* _TASK DIRECTIONS_
Below this task are records; return each one exactly and omit its images.

* _PROVIDED RECORDS_

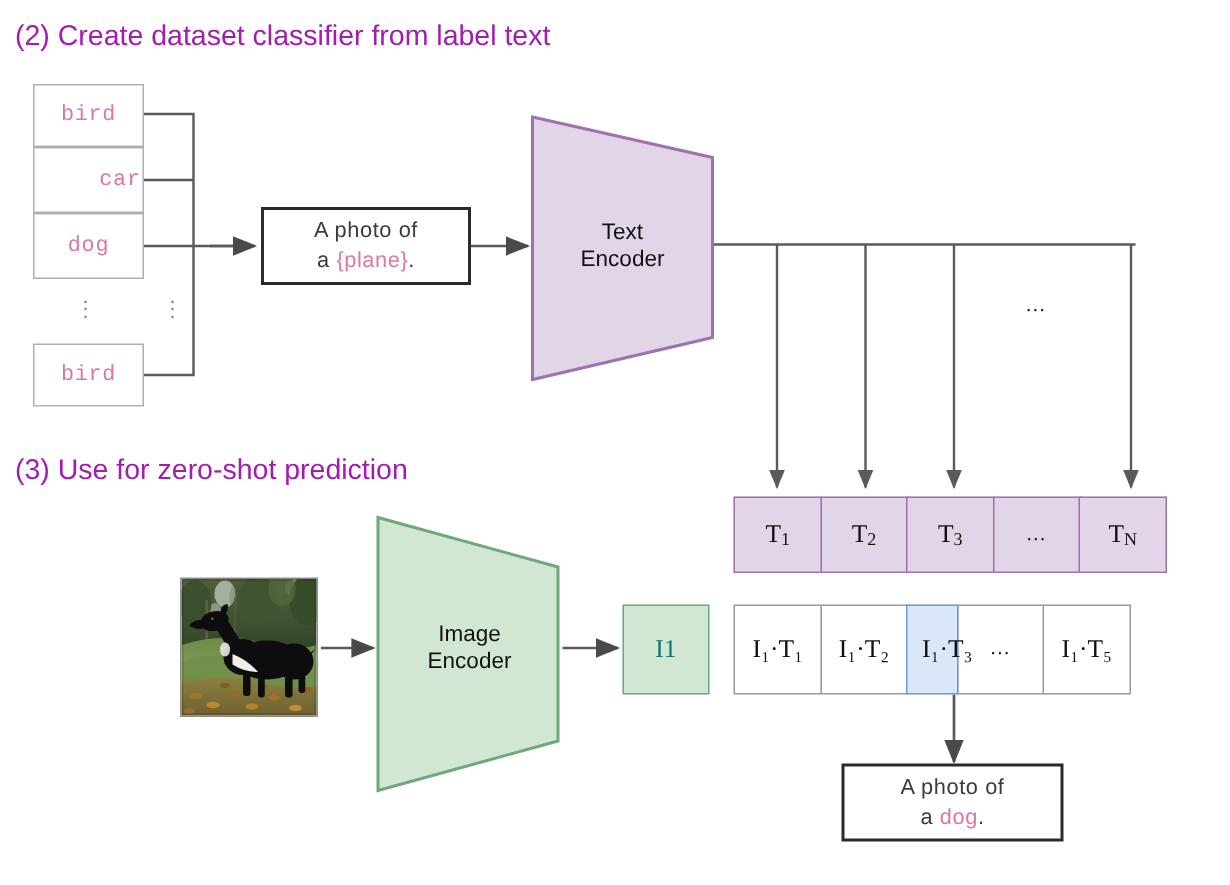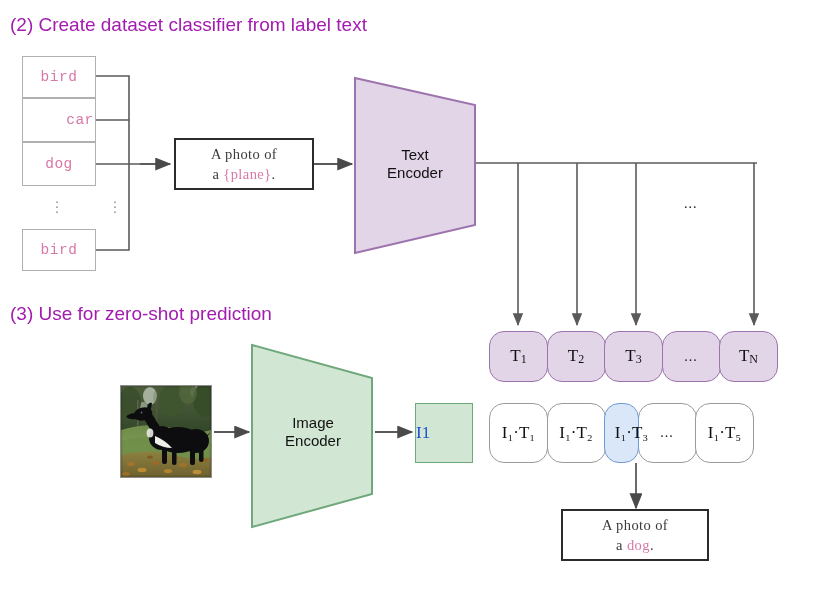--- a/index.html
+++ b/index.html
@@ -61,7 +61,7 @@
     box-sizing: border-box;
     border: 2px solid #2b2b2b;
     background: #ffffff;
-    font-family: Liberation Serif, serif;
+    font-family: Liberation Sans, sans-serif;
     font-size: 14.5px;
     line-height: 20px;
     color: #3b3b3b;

* _WRITTEN ANSWER_
--- a/index.html
+++ b/index.html
@@ -61,7 +61,7 @@
     box-sizing: border-box;
     border: 2px solid #2b2b2b;
     background: #ffffff;
-    font-family: Liberation Serif, serif;
+    font-family: Liberation Sans, sans-serif;
     font-size: 14.5px;
     line-height: 20px;
     color: #3b3b3b;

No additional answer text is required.